* [SOURCE EXTRACT]:
# # # # #
When it parses "abc" the result is normal,
but when it parses "ac" the NonTerminal b just disapper in the parse tree like this:
>>> print(parse_tree)
a | c
The result is the same when using b = "b"? instead.
Since b is actually matched, shouldn't it be in the parse tree (like a or c) with node.value == ''?
That was an early design decision, to remove elements that consume no input from the tree. IIRC the motivation was to make parse tree minimal and thus lower memory consumption but albeit it lead to the difficulties in processing parse trees as now you can't rely on the constant number of child nodes.
I don't think this behavior will change any time soon as all users of Arpeggio depend on it (e.g. textX) so it would be a very disruptive change.
There is a way to access nodes in non-terminal by name which might be a good general solution that wouldn't require change in the current behavior. I haven't checked if that is working at the moment for non-existing nodes but I guess that returning None for optional matches on access by name would be the way to go.
@igordejanovic Hi! I try the method you provided.
The empty NonTerminals still don't appear when accessed by rule name.
That causes problem with grammar like this:
a = b c "/" b c
b = r'b?'
c = r'c?'
>>> parse_tree = parser.parse("c / b")
# # # # #
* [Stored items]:
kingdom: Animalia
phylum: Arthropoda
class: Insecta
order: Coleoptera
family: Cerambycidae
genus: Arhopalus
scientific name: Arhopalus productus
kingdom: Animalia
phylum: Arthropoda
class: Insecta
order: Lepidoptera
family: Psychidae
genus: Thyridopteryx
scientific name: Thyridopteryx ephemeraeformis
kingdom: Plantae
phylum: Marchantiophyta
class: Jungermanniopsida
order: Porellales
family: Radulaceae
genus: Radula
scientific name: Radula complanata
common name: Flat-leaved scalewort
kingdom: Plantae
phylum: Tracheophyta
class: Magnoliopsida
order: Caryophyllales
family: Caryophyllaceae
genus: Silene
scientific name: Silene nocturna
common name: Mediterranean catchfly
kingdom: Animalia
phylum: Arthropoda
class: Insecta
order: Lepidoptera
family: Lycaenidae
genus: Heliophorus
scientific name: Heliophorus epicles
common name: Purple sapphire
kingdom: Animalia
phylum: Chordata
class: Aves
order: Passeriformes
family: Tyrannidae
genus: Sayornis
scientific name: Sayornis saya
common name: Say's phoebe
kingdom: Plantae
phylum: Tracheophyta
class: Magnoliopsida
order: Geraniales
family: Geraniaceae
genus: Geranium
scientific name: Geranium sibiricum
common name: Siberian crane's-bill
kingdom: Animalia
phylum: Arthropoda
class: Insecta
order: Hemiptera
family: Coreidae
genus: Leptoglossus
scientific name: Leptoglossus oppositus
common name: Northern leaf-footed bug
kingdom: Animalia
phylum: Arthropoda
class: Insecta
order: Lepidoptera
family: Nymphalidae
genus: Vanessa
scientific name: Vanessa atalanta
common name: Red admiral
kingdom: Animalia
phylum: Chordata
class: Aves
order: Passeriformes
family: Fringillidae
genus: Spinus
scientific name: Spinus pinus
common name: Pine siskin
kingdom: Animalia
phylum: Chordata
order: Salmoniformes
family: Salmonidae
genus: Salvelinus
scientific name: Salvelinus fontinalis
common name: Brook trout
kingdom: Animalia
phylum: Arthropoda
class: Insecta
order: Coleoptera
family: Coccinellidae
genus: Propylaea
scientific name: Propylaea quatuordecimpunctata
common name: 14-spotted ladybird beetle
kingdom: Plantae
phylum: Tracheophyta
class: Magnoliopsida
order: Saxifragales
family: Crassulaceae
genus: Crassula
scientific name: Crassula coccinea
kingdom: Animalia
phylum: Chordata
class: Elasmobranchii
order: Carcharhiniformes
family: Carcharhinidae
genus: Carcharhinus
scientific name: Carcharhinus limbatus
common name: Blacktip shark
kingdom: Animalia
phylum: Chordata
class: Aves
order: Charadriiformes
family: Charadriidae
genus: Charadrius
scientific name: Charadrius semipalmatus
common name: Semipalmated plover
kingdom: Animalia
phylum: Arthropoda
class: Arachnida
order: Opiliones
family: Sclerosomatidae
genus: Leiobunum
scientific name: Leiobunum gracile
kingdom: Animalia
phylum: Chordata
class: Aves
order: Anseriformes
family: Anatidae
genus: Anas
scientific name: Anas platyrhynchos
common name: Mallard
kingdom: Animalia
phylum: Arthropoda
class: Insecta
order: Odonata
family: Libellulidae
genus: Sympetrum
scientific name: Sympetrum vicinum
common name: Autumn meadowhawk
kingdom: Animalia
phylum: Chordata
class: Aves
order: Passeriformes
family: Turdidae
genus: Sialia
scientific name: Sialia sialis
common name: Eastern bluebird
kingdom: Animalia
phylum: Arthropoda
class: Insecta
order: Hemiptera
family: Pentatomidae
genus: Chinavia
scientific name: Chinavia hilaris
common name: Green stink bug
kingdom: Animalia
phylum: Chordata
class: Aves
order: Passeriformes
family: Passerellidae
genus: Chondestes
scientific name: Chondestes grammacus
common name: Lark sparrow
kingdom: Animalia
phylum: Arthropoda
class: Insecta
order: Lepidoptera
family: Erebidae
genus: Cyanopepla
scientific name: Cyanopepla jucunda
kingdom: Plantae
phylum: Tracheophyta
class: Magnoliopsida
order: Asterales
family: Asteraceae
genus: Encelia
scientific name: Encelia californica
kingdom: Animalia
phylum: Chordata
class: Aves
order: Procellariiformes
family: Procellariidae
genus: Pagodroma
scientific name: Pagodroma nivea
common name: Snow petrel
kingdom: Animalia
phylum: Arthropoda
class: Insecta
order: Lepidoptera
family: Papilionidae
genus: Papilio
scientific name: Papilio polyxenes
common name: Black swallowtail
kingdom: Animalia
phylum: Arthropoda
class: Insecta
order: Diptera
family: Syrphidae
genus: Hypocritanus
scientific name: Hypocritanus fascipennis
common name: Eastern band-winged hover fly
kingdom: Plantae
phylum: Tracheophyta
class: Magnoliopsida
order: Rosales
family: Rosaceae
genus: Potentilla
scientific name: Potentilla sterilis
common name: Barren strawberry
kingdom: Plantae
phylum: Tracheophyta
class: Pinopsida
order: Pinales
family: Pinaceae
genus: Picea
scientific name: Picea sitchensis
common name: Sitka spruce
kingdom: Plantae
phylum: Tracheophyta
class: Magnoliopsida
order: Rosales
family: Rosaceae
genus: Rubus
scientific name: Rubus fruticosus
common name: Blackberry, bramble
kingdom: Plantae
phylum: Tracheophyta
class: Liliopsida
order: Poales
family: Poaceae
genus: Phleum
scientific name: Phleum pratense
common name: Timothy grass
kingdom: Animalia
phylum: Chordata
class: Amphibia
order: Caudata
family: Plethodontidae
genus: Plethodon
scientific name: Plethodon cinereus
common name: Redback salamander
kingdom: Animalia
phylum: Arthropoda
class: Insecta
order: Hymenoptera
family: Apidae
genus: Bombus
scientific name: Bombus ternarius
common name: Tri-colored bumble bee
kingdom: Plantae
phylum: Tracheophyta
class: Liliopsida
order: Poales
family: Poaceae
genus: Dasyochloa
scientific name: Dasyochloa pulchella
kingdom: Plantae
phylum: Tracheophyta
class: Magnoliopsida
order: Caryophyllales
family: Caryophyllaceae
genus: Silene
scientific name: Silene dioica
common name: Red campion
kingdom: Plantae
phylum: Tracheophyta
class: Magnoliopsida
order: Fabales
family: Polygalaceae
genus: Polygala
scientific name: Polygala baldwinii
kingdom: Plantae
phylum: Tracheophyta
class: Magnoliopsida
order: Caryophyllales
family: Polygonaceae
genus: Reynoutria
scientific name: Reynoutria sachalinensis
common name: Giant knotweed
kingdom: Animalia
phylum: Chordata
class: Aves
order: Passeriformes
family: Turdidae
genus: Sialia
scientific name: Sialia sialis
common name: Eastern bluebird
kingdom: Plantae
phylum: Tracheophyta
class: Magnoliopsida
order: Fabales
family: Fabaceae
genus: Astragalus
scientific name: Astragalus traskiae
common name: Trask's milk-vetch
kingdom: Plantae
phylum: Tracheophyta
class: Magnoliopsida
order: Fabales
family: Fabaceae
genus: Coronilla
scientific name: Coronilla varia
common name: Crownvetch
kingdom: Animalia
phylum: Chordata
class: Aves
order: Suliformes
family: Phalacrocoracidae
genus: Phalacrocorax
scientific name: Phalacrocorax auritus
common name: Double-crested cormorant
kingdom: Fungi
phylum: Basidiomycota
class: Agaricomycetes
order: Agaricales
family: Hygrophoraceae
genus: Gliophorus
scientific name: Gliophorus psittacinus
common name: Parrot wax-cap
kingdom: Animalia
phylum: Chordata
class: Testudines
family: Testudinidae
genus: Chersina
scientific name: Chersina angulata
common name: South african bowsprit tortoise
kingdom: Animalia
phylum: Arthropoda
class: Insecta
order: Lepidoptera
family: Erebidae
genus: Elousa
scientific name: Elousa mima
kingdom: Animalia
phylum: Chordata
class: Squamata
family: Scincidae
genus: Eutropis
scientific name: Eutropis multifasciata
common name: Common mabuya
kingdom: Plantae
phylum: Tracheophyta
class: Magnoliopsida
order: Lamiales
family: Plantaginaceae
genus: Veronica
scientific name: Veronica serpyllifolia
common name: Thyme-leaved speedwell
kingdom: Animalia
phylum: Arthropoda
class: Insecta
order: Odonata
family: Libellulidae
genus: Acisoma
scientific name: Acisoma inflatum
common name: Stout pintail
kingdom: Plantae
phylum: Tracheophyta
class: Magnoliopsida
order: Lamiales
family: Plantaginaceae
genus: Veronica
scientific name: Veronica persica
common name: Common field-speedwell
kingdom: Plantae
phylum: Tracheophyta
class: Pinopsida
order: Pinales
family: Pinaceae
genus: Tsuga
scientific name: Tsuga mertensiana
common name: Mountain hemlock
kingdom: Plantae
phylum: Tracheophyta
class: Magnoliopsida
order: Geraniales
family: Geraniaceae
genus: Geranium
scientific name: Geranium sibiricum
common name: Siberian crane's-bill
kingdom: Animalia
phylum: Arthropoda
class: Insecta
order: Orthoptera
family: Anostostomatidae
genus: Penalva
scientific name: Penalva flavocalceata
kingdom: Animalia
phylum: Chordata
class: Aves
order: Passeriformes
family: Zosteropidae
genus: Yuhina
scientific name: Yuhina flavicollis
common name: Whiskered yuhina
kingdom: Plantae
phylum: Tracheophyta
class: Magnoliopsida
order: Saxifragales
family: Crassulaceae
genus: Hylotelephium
# # # # #
Can you carry on the Arpeggio parse-tree discussion past its last line?

>>> print(parse_tree)
c | / | b
>>> print(parse_tree.b)
b
>>> print(parse_tree.c)
c
Now I have to check the content for every combination of parse_tree to find out which b is presented.
Would it be possible to have an option to retain all the childrens?
Would it be possible to have an option to retain all the childrens?
Probably it would. I'm trying to figure out a general solution.
For example, you would have the same problem if you use optional rule instead of ? in regular expressions:
a = b? c "/" b c?
b = r'b'
c = r'c'
And there is also ZeroOrMore rule (*) which can match zero times:
a = b* c "/" b c*
b = r'b'
c = r'c'
All the grammars above match your input and return the same tree.
Let's leave this open as a feature request. It seems that this needs more analysis.